Pembukaan aktivitas ekonomi berdampak pada peningkatan aktivitas perjalanan atau pergerakan orang melalui transportasi.
Pengendalian transportasi di masa adaptasi kebiasaan baru menitikberatkan aspek kesehatan dalam rangka mencegah penyebaran Covid-19 di sektor transportasi. ”Kami mengharapkan masyarakat tetap produktif, tetapi tetap aman,” ujar Budi Karya, menjelaskan tentang peraturan Menteri Perhubungan yang baru itu.
Di tengah pandemi Covid-19, dengan opsi PSBB yang selama ini diambil, publik dapat melihat data jumlah kasus positif dan meninggal berikut sebaran Covid-19 yang kini merambah ke 34 provinsi dan banyak kabupaten/kota di negeri ini. Sebagai gambaran, data pemerintah menyebutkan per 9 Juni 2020 ada 33.076 orang positif Covid-19. Total korban jiwa akibat Covid-19 mencapai 1.923 orang.

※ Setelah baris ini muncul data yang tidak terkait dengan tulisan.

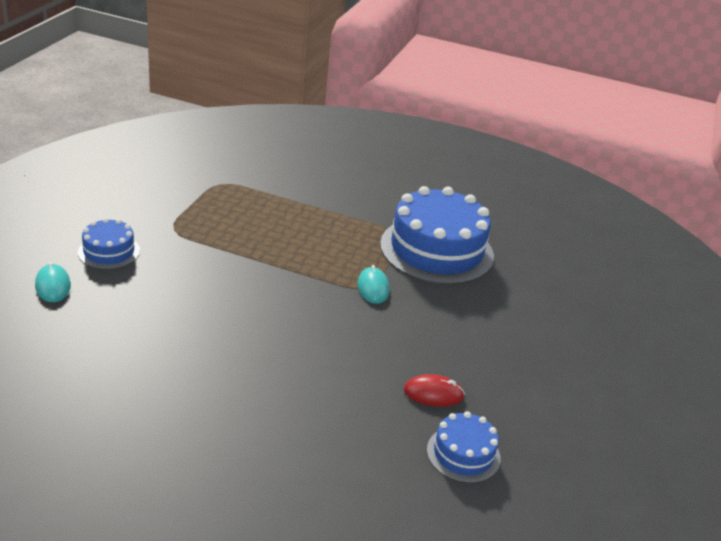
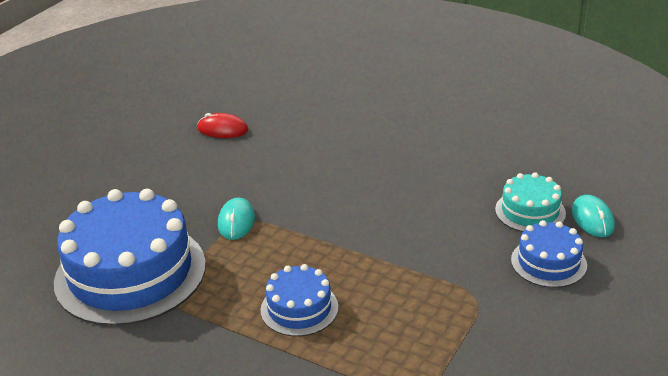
camera: 165 degrees left, 0 degrees up
blue cake [427,411,501,483] -> blue cake moved to [261,264,338,336]
none -> turquoise cake [495,172,566,232]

Berkaca dari peran angkutan umum dan penggunaan sarana transportasi umum, tantangan serius ada di depan mata. Tantangan itu untuk memastikan para penumpang transportasi umum terhindar dari paparan Covid-19. Aktivitas bertransportasi umum di masa pandemi Covid-19 adalah kegiatan yang berisiko, bahkan sebagian masyarakat menyebutnya ”menyerempet-nyerempet bahaya”.
Vivere pericoloso. Hidup terancam bahaya ketika semua tidak tahu siapa yang dapat menulari dan tertulari virus.
Ketika beberapa waktu lalu muncul berita dan foto sarana transportasi umum yang tetap dipenuhi penumpang, padahal PSBB masih berlaku, beragam komentar muncul. Inti komentar itu, antara lain, ”Saatnya virus berpesta”, ”Saatnya virus mukbang (makan dalam porsi besar)”.
Komentar yang terdengar miris dan ngilu, tetapi—dalam batas tertentu— menyentakkan kesadaran kita bahwa virus korona jenis baru memang berpotensi menyebar di tengah kerumunan seperti itu.